Jamie Smith, CEO of EngineReady — a search marketing company with several Fortune 500 clients — has a bad beat story that is a cautionary tale for consultants in the search industry. His company became responsible for hundreds of thousands of dollars in AdWords spend.
Smith had worked with this company for more than three years and billed them for PPC spends without problems. But when the company suddenly went out of business, Smith’s company, which had been paying Google directly and billing the client, found themselves liable for the money spent.
- Use the client’s credit cards or have Google invoice them directly. Set up your client and make sure their payment information is listed, not yours.
- Consider structuring a deal where most of the payment is upfront.
- Request a significant down payment to make sure risk is shared between the two parties at the outset.
- Factor in credit card billing processing fees. Over time, this charge adds up.
This question of how consultants should structure pay for PPC spends by their clients has a number of caveats.
When you use the client’s credit cards to pay for PPC spends, Google will hand over the accounts to the clients regardless of any money they may owe the consultant. Given much of the work on a PPC campaign is done in the beginning, consultants who spread the payments through a contracted period of time can find a client leave and take over the account when this work is completed and not be fully compensated for the efforts.
I asked a number of well-respected people in the PPC space how they deal with pay and got some great insights.
Andrew Goodman, CEO of Page Zero and author of “Winning Results with Google AdWords,” said he typically uses the client’s cards or has Google invoice them directly. In the few cases where Google invoices his company, the clients prepay the expected spend.
“In terms of our service fee, technically it is always possible for someone to leave early on our contract. Depending on the terms of the contract, that might or might not mean they are in breach. We hope it does not come to that, and it rarely does. It’s important that business deals like this operate on good faith as well as on the basis of contracts,” Goodman said.
Lauren Vaccarello, of LV Logic, said she sets up a client and makes sure their payment information is listed.
“I don’t want to be responsible for paying their PPC bill and hope they pay me,” Vaccarello said. “Too much can go wrong in that scenario.”
SEW Expert Melissa Mackey, search marketing manager at Fluency Media, who also writes Beyond The Paid, said this: “We generally charge a set-up fee and set up client accounts under our MCC.” The MCC is Google’s AdWords interface for dealing with multiple clients and/or campaigns
Sometimes, however, clients just stop paying for the services and take over the campaigns themselves, which they have every right to, but this leaves no redress for the consultants to get paid any monies owed.
“Luckily, we’ve never had a client try to take over their account. When clients leave, it’s usually on good terms and we either release their account from the MCC, or do a download to Excel from AdWords Editor and send it to them,” Mackey said.
Vaccarello also pointed out that, as a consultant, “you need to do what you can to minimize risk.”

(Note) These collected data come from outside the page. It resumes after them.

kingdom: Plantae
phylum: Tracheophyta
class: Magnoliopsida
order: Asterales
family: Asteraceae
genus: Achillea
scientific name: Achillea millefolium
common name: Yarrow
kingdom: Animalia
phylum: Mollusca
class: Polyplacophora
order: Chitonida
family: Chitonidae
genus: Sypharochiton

SEOBook’s Aaron Wall, who also does limited client work, said he has structured a number of deals where most of the payment was upfront.
“In some cases, we have also used the client’s credit cards, but billed them separately for our hours,” Wall said. “I don’t really see it as a problem if the client wants to own their own data. Ideally the consultant should be able to add value through maintenance and improvements if they want recurring fees.”
Goodman said that, in terms of clients “taking over” their own accounts, this is generally their prerogative.
“We find our renewal rate is very high and that the vast majority of clients want us to see the service through to the end,” Goodman said. “There has to be value there — search marketing is certainly not the only industry subject to the build-or-buy, in-house-or-outsource, dilemma. If external providers didn’t provide value, you’d see every company setting up their own mini ad agency in-house. That has never happened, as it doesn’t make economic sense.”
Wall recommends that “all consultants and agencies request a significant down payment to make sure the risk is fairly shared between the two parties coming to an arrangement at the outset. On the client side it is not readily apparent how disruptive it can be to have a project terminate early; agencies may have turned away other business to work with that client.”
Smith also passed along another caveat with credit card billing that many companies may overlook: when clients pay using credit cards, the consultant has to pay the processing fees. Over time, this 3 to 4 percent charge adds up unless factored in to the equation.
It should be particularly noted when a client pays for money the consultant has paid to the engines using a credit card. Unless the fees are added upfront, the consultant is out that money for every spend, which adds up when monthly spends are in the tens or hundreds of thousands.
“Client retention and fair play that we see might also be due to our experience in spotting red flags of clients who talk a certain short-term language of ‘quick setup’ and exhibit certain signs of not intending to pay in full,” Goodman said. “I will say, though, it is impossible to expect/predict bad behavior if a major brand or a well-known management team turns out to be rotten.”
Beware of bad beats. Take steps to minimize your exposure.